The Looming of November and What it Means for Health Reform

Hollywood on the Potomac (our U.S. capitol) has in many ways shut down politically in preparation for the November elections. The unpopularity of the Affordable Care Act (ACA), even if based on sound bite political conjecture, is really complicating things for the Administration and the Democrats. The Tea Party is all about shrinking federal spending and entitlements, which would in a megatrend-sense mean that physicians would have to collect more and more of their compensation from patients as cash on the line. Historically, that didn’t work too well – doctors got a lot of chickens and farm produce in those old days before insurance reimbursement.

On the other hand, a different kind of pressure is building to pay doctors through the mysterious and as yet undefined “accountable care organization” (ACO) model. ACC plans to be at the table and very much involved in helping to define what the ACO is, and how to position physicians to lead in implementing them, presuming this will be a new pathway to higher reimbursement incentives for improving quality.

We won’t hear much about ACOs on the campaign trail in the next 6 weeks, but we will hear a lot about the need for cost containment. The Democrats should rightly brag about the importance of expanding access to uninsured Americans, and about needed insurance reforms and about their at least framing in the law the importance of increased prevention, chronic disease management and some means of incentivizing improved quality of care.

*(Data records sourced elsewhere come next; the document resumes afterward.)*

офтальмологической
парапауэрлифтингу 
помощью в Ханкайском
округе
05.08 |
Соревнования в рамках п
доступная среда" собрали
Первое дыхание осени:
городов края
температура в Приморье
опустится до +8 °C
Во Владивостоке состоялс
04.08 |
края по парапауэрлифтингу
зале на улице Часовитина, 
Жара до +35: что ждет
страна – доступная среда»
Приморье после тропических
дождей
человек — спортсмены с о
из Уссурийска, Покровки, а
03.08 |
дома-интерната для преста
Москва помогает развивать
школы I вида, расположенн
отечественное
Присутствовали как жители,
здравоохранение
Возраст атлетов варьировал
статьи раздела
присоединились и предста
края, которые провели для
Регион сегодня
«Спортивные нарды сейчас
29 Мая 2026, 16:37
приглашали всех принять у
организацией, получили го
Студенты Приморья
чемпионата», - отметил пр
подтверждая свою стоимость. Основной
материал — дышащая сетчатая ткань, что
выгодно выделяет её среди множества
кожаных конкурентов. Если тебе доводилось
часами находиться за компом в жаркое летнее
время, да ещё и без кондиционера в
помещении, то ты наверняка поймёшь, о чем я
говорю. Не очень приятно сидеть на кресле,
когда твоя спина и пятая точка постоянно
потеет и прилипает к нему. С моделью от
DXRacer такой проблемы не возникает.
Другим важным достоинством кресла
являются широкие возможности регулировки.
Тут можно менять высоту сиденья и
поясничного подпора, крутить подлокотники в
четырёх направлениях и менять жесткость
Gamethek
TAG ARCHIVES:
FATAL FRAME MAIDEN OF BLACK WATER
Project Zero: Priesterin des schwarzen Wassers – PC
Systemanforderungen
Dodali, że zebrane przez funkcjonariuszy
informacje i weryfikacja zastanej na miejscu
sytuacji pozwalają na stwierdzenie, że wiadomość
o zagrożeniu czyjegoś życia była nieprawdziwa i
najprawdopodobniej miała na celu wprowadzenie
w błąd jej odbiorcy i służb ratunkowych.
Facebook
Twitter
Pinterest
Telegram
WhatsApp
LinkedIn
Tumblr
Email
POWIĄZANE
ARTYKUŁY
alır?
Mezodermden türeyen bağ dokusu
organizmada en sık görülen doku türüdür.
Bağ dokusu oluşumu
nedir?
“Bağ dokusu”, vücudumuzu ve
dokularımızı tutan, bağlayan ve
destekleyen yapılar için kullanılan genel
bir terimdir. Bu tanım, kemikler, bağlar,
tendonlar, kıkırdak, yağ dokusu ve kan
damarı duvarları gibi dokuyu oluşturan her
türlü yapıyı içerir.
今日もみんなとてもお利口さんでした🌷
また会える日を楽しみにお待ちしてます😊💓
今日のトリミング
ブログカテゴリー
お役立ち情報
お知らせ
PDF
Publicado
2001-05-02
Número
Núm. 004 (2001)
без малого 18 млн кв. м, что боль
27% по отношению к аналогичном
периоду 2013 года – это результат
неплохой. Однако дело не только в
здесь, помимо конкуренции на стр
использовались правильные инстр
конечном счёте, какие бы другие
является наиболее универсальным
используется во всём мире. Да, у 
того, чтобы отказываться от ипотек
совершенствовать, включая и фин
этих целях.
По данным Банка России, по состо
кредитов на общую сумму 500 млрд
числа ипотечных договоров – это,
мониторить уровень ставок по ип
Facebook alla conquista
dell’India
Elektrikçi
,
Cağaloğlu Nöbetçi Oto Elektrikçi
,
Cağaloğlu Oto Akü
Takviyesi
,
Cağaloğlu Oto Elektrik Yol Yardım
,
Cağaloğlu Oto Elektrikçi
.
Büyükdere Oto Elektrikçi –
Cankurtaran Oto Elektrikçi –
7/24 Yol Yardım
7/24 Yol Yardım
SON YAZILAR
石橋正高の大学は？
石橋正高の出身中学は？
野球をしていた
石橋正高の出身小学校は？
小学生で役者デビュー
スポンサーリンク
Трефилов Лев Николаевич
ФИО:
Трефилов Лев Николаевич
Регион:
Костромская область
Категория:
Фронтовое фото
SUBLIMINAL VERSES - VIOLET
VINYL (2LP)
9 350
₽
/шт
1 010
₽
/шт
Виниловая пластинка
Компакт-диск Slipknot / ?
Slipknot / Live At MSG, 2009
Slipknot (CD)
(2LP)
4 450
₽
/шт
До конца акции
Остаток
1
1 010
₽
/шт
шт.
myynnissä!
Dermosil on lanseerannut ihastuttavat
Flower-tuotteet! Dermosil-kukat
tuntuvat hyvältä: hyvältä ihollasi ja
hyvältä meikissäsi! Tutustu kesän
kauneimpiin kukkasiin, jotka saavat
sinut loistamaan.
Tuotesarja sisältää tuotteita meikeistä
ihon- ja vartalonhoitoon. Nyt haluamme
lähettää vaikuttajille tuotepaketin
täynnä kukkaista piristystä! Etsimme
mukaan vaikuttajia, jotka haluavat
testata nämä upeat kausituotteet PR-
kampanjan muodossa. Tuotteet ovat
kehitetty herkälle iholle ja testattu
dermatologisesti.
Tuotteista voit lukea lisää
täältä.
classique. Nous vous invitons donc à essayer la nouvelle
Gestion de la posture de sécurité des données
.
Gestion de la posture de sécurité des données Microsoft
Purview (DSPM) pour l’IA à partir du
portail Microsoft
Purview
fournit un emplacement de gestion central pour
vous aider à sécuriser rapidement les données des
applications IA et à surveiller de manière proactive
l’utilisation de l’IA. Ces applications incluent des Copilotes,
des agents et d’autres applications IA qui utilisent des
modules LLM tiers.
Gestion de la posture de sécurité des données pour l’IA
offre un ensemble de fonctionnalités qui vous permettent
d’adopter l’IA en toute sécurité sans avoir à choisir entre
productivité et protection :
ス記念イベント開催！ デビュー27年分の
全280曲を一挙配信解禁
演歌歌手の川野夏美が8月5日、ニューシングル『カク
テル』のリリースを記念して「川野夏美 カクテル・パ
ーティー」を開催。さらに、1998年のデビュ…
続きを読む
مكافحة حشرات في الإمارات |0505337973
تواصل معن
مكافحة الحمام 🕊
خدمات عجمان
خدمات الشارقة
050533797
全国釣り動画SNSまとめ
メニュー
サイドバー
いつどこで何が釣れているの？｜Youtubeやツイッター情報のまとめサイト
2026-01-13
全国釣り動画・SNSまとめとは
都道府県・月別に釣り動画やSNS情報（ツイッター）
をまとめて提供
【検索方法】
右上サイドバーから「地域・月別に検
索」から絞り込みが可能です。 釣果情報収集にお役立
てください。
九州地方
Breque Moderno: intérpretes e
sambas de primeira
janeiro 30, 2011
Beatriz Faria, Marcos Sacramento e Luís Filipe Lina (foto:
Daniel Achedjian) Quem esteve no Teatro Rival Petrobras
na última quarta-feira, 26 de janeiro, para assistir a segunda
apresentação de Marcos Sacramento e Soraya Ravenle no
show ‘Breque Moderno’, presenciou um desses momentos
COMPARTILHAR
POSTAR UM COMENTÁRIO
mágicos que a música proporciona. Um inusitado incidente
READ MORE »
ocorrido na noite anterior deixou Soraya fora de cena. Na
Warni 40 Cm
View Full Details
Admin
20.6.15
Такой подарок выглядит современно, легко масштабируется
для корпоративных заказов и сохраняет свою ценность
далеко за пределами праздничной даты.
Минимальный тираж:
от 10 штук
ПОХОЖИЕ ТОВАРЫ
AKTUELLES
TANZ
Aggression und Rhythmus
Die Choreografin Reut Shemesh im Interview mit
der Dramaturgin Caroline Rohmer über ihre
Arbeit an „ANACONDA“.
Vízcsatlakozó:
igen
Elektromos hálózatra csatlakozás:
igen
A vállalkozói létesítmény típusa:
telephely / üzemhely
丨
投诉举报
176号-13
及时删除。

But let’s face it; the dirty little reality is that the pressure is really about cost containment in health care. ACC knows the real secret here is that improving quality is the only sure way of reducing costs in the long run, but I don’t think that has fully sunk in to the Congress or the public.

The current prediction is still that the House is likely to shift to the Republican side of the aisle. But it is amazing how much the predictions change EVERY week! What does that mean for health care? In a word: more gridlock. The Senate will gain a few Republican seats, but likely stay in Democratic control, but even that looks more up in the air this week than last. There is NO WAY the Senate will have a 60 vote majority for the Republicans or veto-proof majority, so the seated president will surely veto any attempt by the House of Representatives to completely overturn the ACA.

A very likely Republican-dominated House could clearly mess up the authorizations for funding in the bill in a big way. For those who might rejoice over the gridlock scenario, I wouldn’t get too excited. The market forces that are making health care completely unaffordable for American families, small businesses and even organizations like ACC will relentlessly push us toward massive change. Rather than just girding our loins or looking in the rearview mirror and wishing the good old days would come back, we better roll up our sleeves and get busy to protect the integrity of health care for patients, the viability of the profession of medicine and the ongoing potential for innovation here.